**Set of tasks:**
1. Rewrite the span of the Popen() forum post that begins at the words "I am doing some" and ends after "seem to multithread).", replacing "tabula-extractor" with "the Tabula tool".
2. Write the next part of the Popen() forum post, picking up after its final sentence.

-------- Text excerpt

How much danger is there from starting too many processes with Popen() before the initial Popens have resolved?
I am doing some processing on a directory filled with PDFs. I iterate over each file and do two things using external calls.
First, I get the an html representation from the Xpdf-based pdftohtml tool (pdfminer is too slow). This makes an output of only the first page:
html = check_output(['pdftohtml.exe','-f','1','-l','1','-stdout','-noframes',pdf])
then if my conditions are met (I identify that it is the right document), I call tabula-extractor on it to extract a table. This is a slow/long running process compared to checking the document and only happens on maybe 1/20 files.
if I just do call(['jruby', 'C:\\jruby-1.7.4\\bin\\tabula', .....])
, I will spend a long time waiting for the extraction to complete while I could be checking more files (I've got 4 cores and 16gb of ram and Tabula doesn't seem to multithread).
So instead, I am using Popen() to avoid blocking.
Popen(['jruby', 'C:\\jruby-1.7.4\\bin\\tabula', '-o', csv, '-f', 'CSV', '-a', "'",topBorder, ',', leftBorder, ',', bottomBorder, ',', rightBorder, "'", '-p', '1', pdf])
#where CSV is the name of the output file and pdf is the name of the input
I don't care about the return value (tabula is creating a csv file, so I can always see after the fact if it was created sucessfully). Doing it this way means that I can keep checking files in the background and starting more tabula processes as needed (again, only about 1 in 20).

----------------
-------- Record excerpts

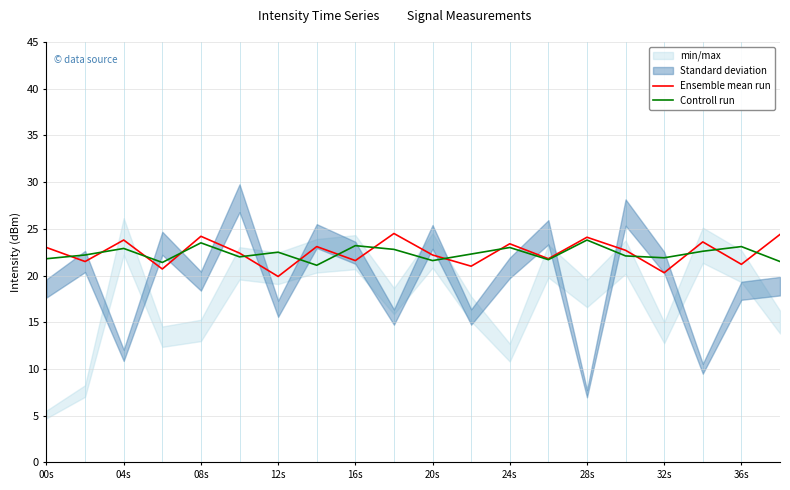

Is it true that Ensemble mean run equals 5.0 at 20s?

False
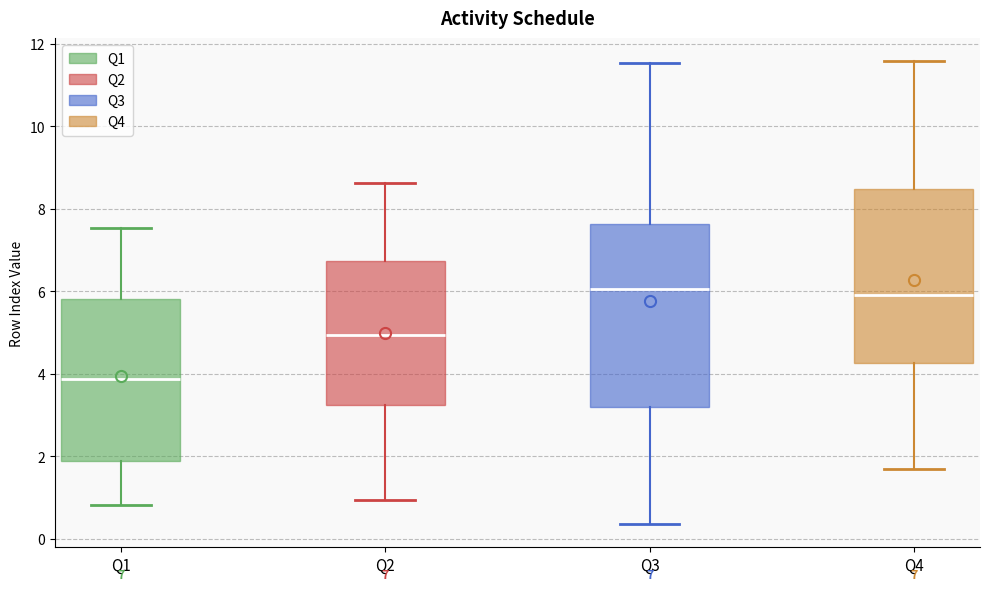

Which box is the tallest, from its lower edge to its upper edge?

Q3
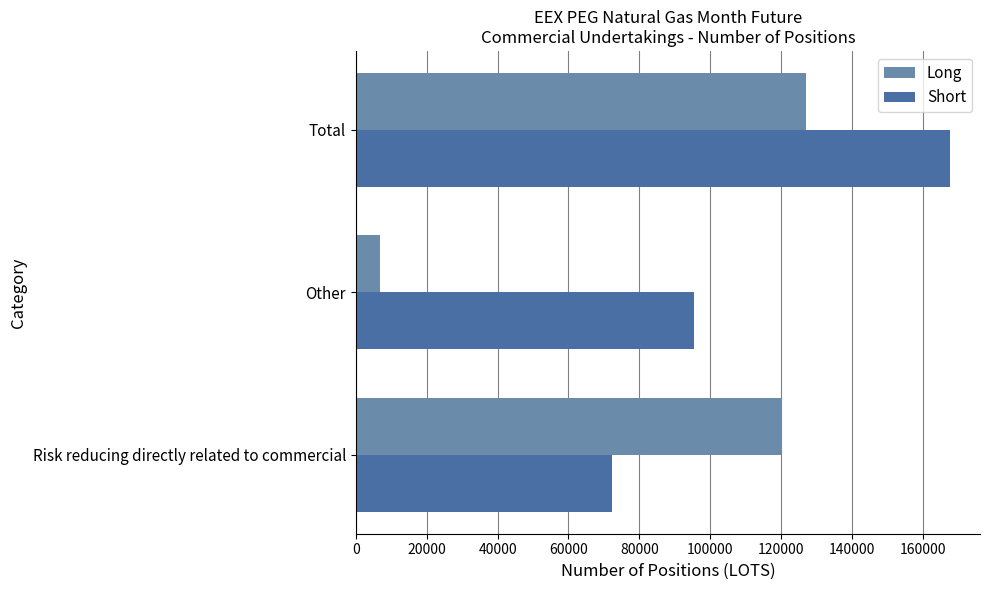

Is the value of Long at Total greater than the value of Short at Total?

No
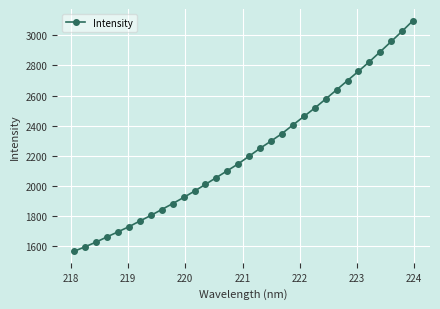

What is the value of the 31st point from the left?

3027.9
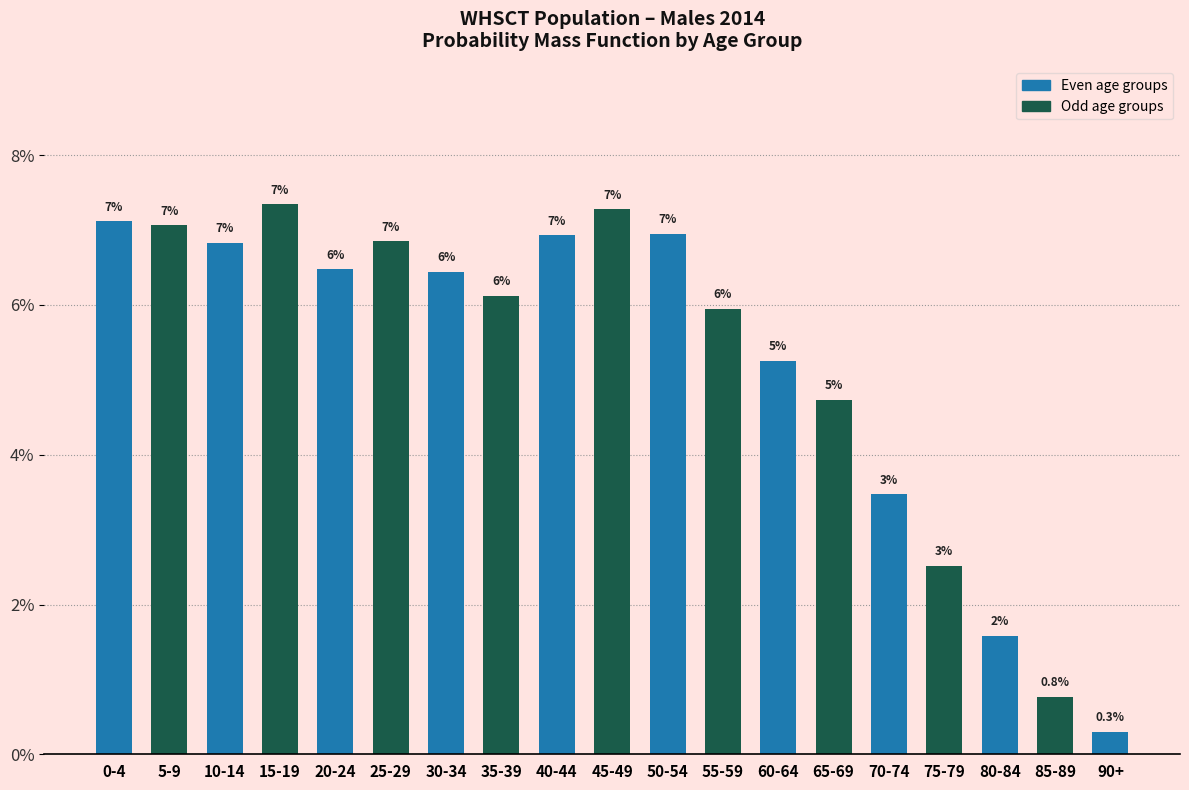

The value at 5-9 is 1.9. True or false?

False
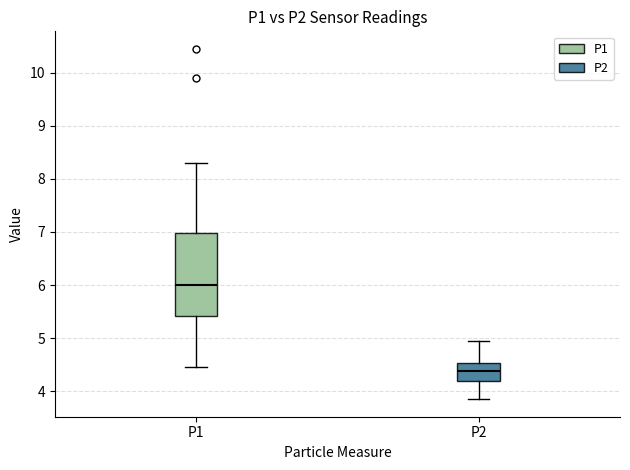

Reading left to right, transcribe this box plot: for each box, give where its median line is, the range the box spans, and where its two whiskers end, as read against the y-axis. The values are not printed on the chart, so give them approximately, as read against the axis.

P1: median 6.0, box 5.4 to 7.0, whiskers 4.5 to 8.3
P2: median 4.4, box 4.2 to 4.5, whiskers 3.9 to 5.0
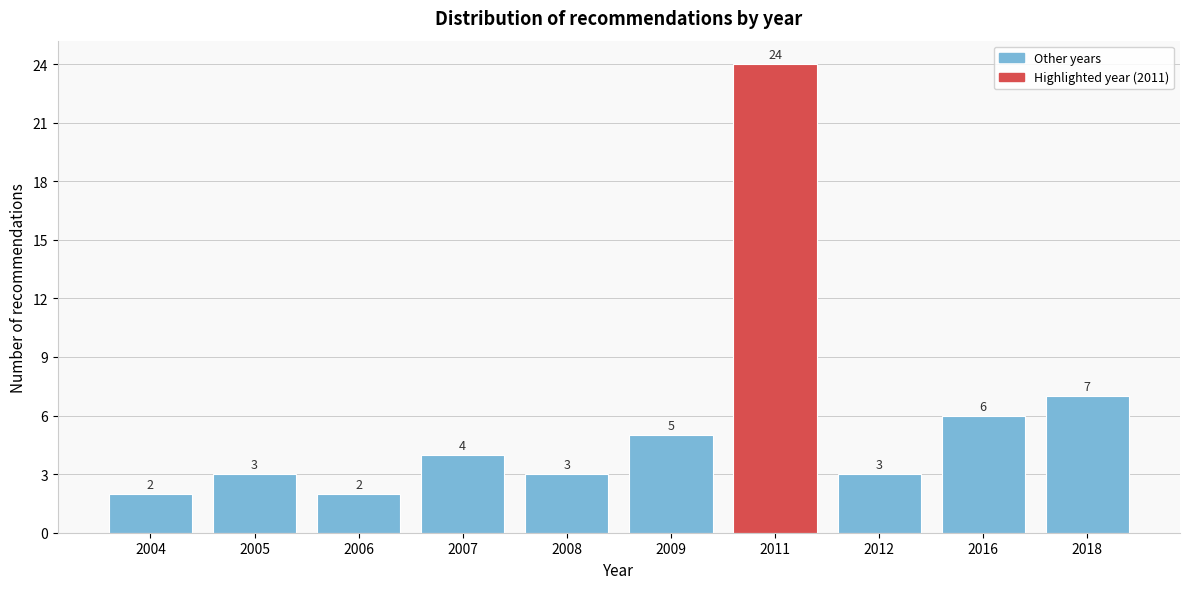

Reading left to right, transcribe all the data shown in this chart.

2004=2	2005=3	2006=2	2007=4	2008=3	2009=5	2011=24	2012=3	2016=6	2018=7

----------------

**Answers provided:**
1.
I am doing some processing on a directory filled with PDFs. I iterate over each file and do two things using external calls.
First, I get the an html representation from the Xpdf-based pdftohtml tool (pdfminer is too slow). This makes an output of only the first page:
html = check_output(['pdftohtml.exe','-f','1','-l','1','-stdout','-noframes',pdf])
then if my conditions are met (I identify that it is the right document), I call the Tabula tool on it to extract a table. This is a slow/long running process compared to checking the document and only happens on maybe 1/20 files.
if I just do call(['jruby', 'C:\\jruby-1.7.4\\bin\\tabula', .....])
, I will spend a long time waiting for the extraction to complete while I could be checking more files (I've got 4 cores and 16gb of ram and Tabula doesn't seem to multithread).

2.
This works, but it gets backlogged and ends up running a ton of tabula processes at once. So my questions are: Is this bad? It makes the computer slow for anything else, but as long as it doesn't crash and is working as fast as it can, I don't really mind (all 4 cores sit at 100% the whole time, but memory usage doesn't go above 5.5GB, so it appears CPU-bound).
If it is bad, what is the right way to improve it? Is there a convenient way to say, queue up tabula processes so there are always 1-2 running per core, but I am not trying to process 30 files at once?
Is there a convenient way to say, queue up tabula processes so there are always 1-2 running per core, but I am not trying to process 30 files at once?
Yes, the multiprocessing
module does just that.
import multiprocessing
import subprocess
def process_pdf(path):
subprocess.call(['jruby', 'C:\\jruby-1.7.4\\bin\\tabula', path, ...])
pool = multiprocessing.Pool(3) # 3 processes
results = []
for path in search_for_files():
results.append(pool.apply_async(process_pdf, [path]))
for result in results:
result.wait()